Несмотря на то, что я так и не запомнила, как именно нужно любить Империю зла, мне повязали красный галстук. Я была горда, когда нас — целый класс новоиспеченных, до скрипа вымытых мылом пионеров — повели в парк кататься на колесе обозрения. С самой верхней точки колеса я показывала красный галстук Городу на Волге. Я скручивала галстук в человечка, демонстрируя одноклассникам невероятные возможности его применения. Я вытерла им кровь из носа Мишки Кульпина, которая потекла, когда он упал с карусели. И правильно сделала — красный галстук символизировал кровь самоотверженных граждан Империи зла, почетно было добавить на него каплю и своей крови. Но так как у меня из носа кровь не шла, то сгодилась и Мишкина. Да, я знала про галстук все, ведь я прочитала множество брошюр про пионеров и их галстуки.
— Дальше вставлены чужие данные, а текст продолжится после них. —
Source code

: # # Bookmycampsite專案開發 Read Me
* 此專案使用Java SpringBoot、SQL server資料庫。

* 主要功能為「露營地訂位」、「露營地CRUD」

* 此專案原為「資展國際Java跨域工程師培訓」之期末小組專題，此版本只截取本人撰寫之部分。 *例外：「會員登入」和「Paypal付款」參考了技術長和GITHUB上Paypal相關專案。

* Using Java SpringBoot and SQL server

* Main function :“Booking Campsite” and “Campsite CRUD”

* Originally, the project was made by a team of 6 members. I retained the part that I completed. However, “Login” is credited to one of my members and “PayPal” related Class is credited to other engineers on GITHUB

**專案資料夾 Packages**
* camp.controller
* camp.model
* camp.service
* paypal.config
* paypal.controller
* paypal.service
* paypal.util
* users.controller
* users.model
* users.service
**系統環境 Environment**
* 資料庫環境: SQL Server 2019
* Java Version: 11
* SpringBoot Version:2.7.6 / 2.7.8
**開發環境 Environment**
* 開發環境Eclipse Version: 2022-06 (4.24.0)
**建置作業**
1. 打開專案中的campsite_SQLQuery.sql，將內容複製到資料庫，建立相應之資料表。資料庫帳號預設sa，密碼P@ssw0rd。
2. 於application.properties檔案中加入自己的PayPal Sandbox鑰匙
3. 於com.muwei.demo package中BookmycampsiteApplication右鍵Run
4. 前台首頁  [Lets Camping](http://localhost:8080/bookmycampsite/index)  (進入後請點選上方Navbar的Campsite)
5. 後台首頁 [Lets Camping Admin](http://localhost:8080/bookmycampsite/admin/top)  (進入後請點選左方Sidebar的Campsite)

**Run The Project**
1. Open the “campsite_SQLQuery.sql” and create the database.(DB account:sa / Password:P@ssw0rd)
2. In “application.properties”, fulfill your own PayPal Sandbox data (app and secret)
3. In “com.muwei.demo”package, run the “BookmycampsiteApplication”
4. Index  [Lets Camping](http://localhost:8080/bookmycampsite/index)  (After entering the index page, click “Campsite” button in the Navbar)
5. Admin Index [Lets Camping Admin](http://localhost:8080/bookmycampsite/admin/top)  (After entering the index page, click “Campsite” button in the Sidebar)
Бабуля не разделила моего энтузиазма. Весь вечер она ворчала, отстирывая и суша утюгом этот ставший за один день уже не новым атрибут моей принадлежности к пионерской организации.
Быть пионером мне понравилось. В солнечные дни осени нас возили на автобусе на уборку моркови. Окна в автобусе были открыты, теплый ветер летал между вспотевших спин и творил, что хотел: танцевал мазурку под моей юбкой и спутывал мне волосы. В поле мы дурачились, валялись на ботве, пили чай из термосов и хрустели, как зайцы, желтовато-белой свежевыкопанной морковью. А зимними вечерами в кабинете химии мы учились с пионервожатой петь грустные песни про революцию.
— Чему тебя сегодня научили в институте? — спрашивала я Тамару и листала ее учебник.
— Высшей математике.
Тамара заплетала косу из своих бархатных черных волос, а старая Бабанька в очках смотрела телевизор, включив его на полную громкость. По телевизору показывали «телемост» с далекой Америкой, олицетворением добра в этом мире.
— А чему научат завтра?
— Не знаю. Наверное, квантовой механике.
— А кем ты станешь после института?
— Учителем в школе, наверное.
— Тогда ты должна учить всех правильно.
— Правильно — это как?
— Не заставляй собирать макулатуру.
Тамара ничего не ответила. А я попросила:
— Скажи мне, что значит формула E = mс2
.Она задумалась, а потом сказала:
— Что масса тела является одной из форм энергии.